2 comments

  • mtmail 34 minutes ago ago

    The solution back then makes sense. It was a couple of years too early for CouchDB, Cassandra or MySQL Cluster (https://en.wikipedia.org/wiki/MySQL_Cluster) which are more suited for write-heavy applications and clustering across servers.

    Later spinning harddrives were replaced by SSD, then NVME. More open source NoSQL and columnular storage solution. Cloud services started offering hosted databases with unlimited scale. 500GB would all be 'hot' ready to be queried in realtime.

    Today I'd see three options

    * multiple cloud servers which receive the data and put it into a managed cloud database, like Google BigQuery. They'll handle all scale, including region replication, backups. You might overpay but likely still less than Oracle software licence.

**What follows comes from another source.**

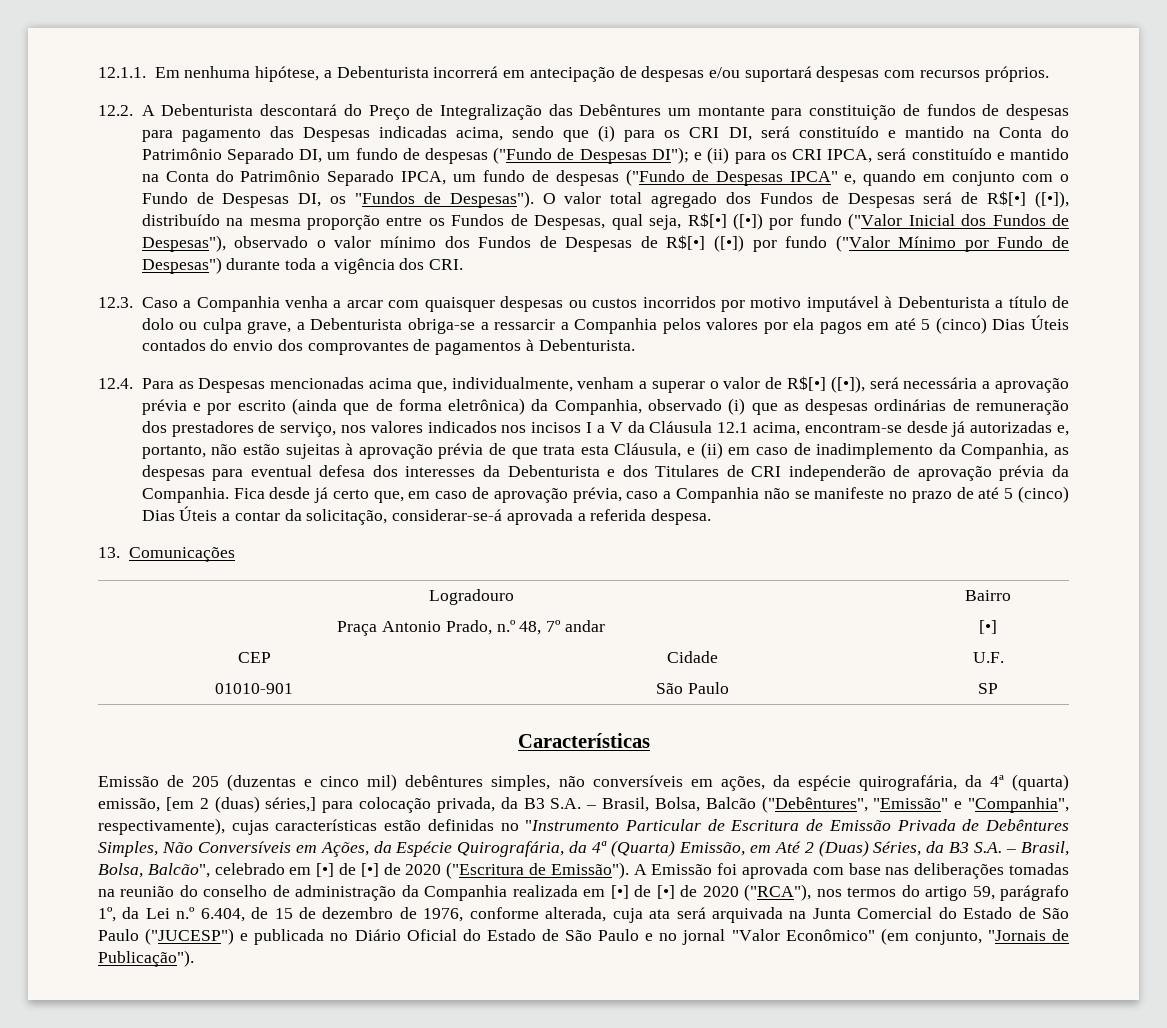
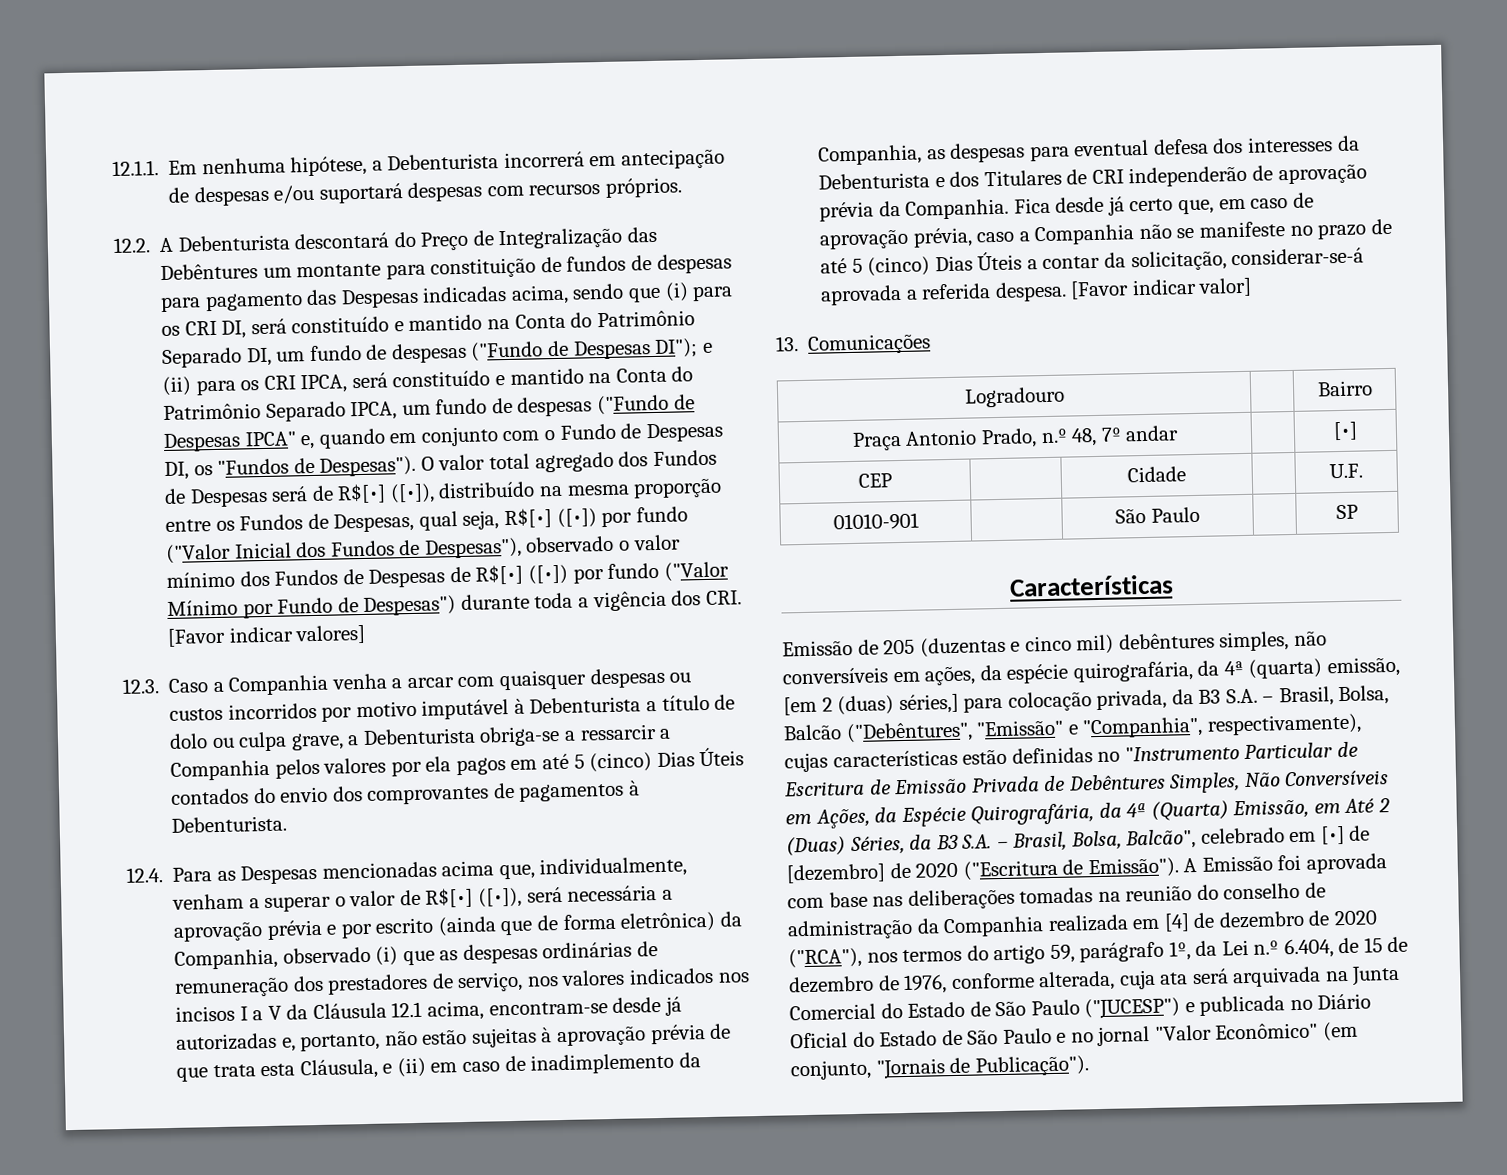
(464, 264) none -> [167,624,367,647] [Favor indicar valores]
(712, 517) none -> [1070,277,1253,300] [Favor indicar valor]
[360,863,379,877] [•] -> [786,863,886,884] [dezembro]
[610,885,675,899] [•] de [•] -> [1163,910,1305,932] [4] de dezembro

    * specialist SaaS for IoT, for example ClickHouse. They can handle 10.000 incoming rows per second. The data store later does defragmentation, storing data by date and other optimizations which make it faster to query recent data, vs older data.

    * place it into JSON or CSV files, one per hour, or one day and query with DuckDB.

  • theamk 9 hours ago ago

    Input data rate: 1e6 * 48 / (24*60*60) = ~560 TPS

    Working data size (1 day): (8B meter id + 8B timestamp + 8B value) * 48 * 1e6 = 1.1 gigabyte

    Archival: 1.1GB/day * 15 month = 482 GB .. but looks like mostly write-only data?

    That is pretty small as far as modern servers go. My usual approach for IoT things is event sourcing-like architecture - you have logging servers (for disaster recovery) and processing server(s), which keep things in RAM. If processing servers crash, they restart, and logging servers re-send data from last checkpoint.

    But I am sure that a Postgres can be used as well, or some sort of time-series database too. Based on your description, you really don't need much as far as database go - basically range queries and that's it.